9 Nov 2022

Industry body the Leather and Hide Council of America (LHCA) has welcomed a decision by non-profit group Textile Exchange to deny material manufacturers the right to apply the term leather to any product derived from sources other than animal hides and skins, writes Leatherbiz.

 

 

If, for many, this is no more than stating the obvious, LHCA said it was an important step in helping leather manufacturers combat producers of synthetic alternatives who misuse leather’s cachet to make consumers hold their products in higher esteem than they deserve.

At the start of November, Textile Exchange, which collects data on fibres and materials and publishes standards, announced that it had “a newly released definition of leather”. Helpfully, this brings Textile Exchange’s definition of leather into line with existing standards, including EU directive 94/11/EC, ISO 15115, and EN 15987:2015.

The newly released definition accepts that leather is a hide or skin with its original fibrous structure more or less intact and tanned so it does not rot. It can have hair or wool attached. It can be split before or after tanning. It can have a surface coating of 0.15 millimetres or less.

Furthermore, it says the term ‘recycled leather’ should only be used if the fibre structure remains intact during the recycling process. Leather disintegrated into fibrous particles, small pieces or powders and made into sheets can be referred to as “recycled leather fibre” if a minimum of 50% of their content by weight is dry leather fibres.

“Materials that do not meet the definition above will not be described by Textile Exchange as leather, regardless of any past designation or common usage of the term.”

It said: “There is currently a gap in the legal framing of the classification and naming of the diverse materials sold as alternative materials to leather. This leads to misleading labelling.”

Texas-based Textile Exchange added that it wanted to encourage policymakers to close this gap and said manmade materials that have in the past misused leather’s name will now be grouped into a category called ‘manmade non-fibre materials’ until further legal guidance on the naming and categorisation of these materials are available.
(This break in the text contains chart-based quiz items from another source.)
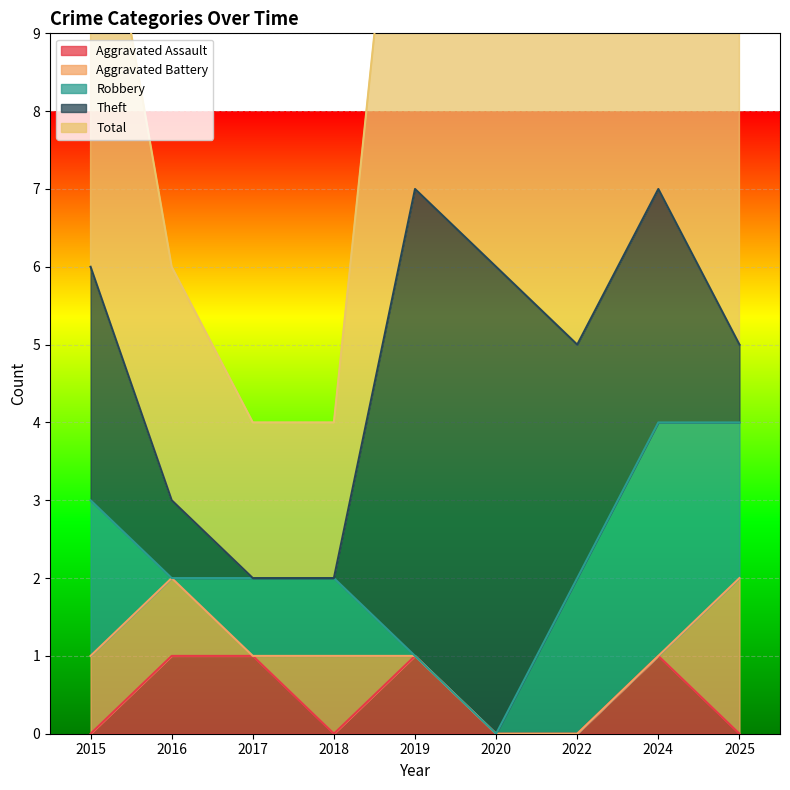

How many times do Aggravated Assault and Robbery cross each other?

2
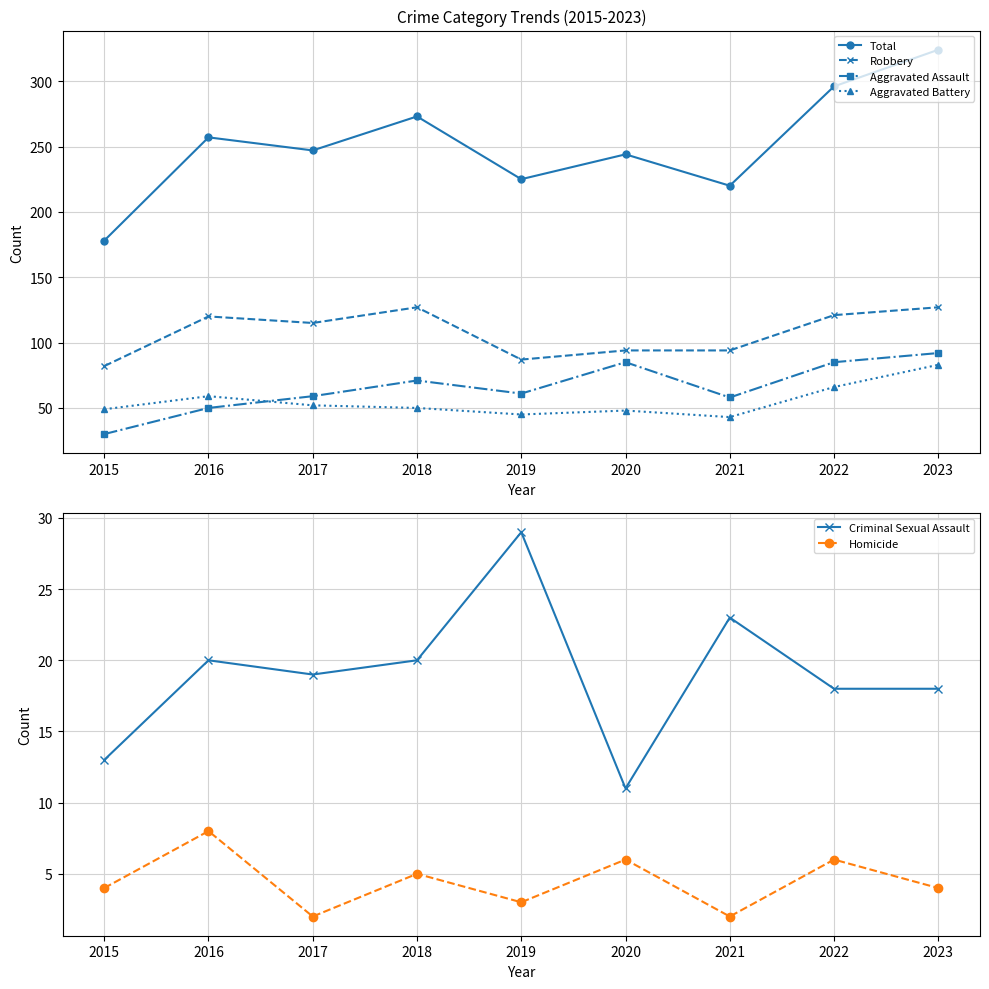

Reading left to right, what are all the values shown in this chart?

Total: 178	257	247	273	225	244	220	296	324
Robbery: 82	120	115	127	87	94	94	121	127
Aggravated Assault: 30	50	59	71	61	85	58	85	92
Aggravated Battery: 49	59	52	50	45	48	43	66	83
Criminal Sexual Assault: 13	20	19	20	29	11	23	18	18
Homicide: 4	8	2	5	3	6	2	6	4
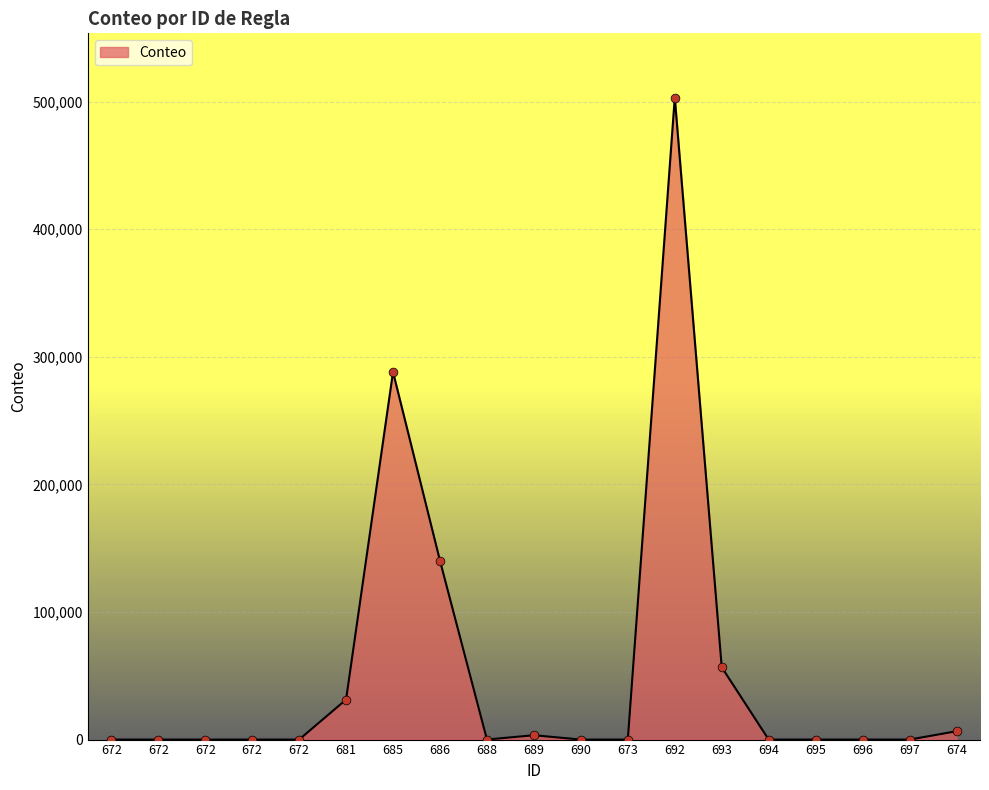

How many lines are shown in the chart?

1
In response, the president of LHCA, Stephen Sothmann, said: “This is a significant step forward in market transparency and consumer labelling. For too long, fashion and footwear brands have hidden the true materials profile of their products from consumers by using ambiguous and misleading terms. We thank Textile Exchange for taking such an important step to promote truth in labelling and hope the organisation’s member brands will embrace increased transparency in consumer marketing.”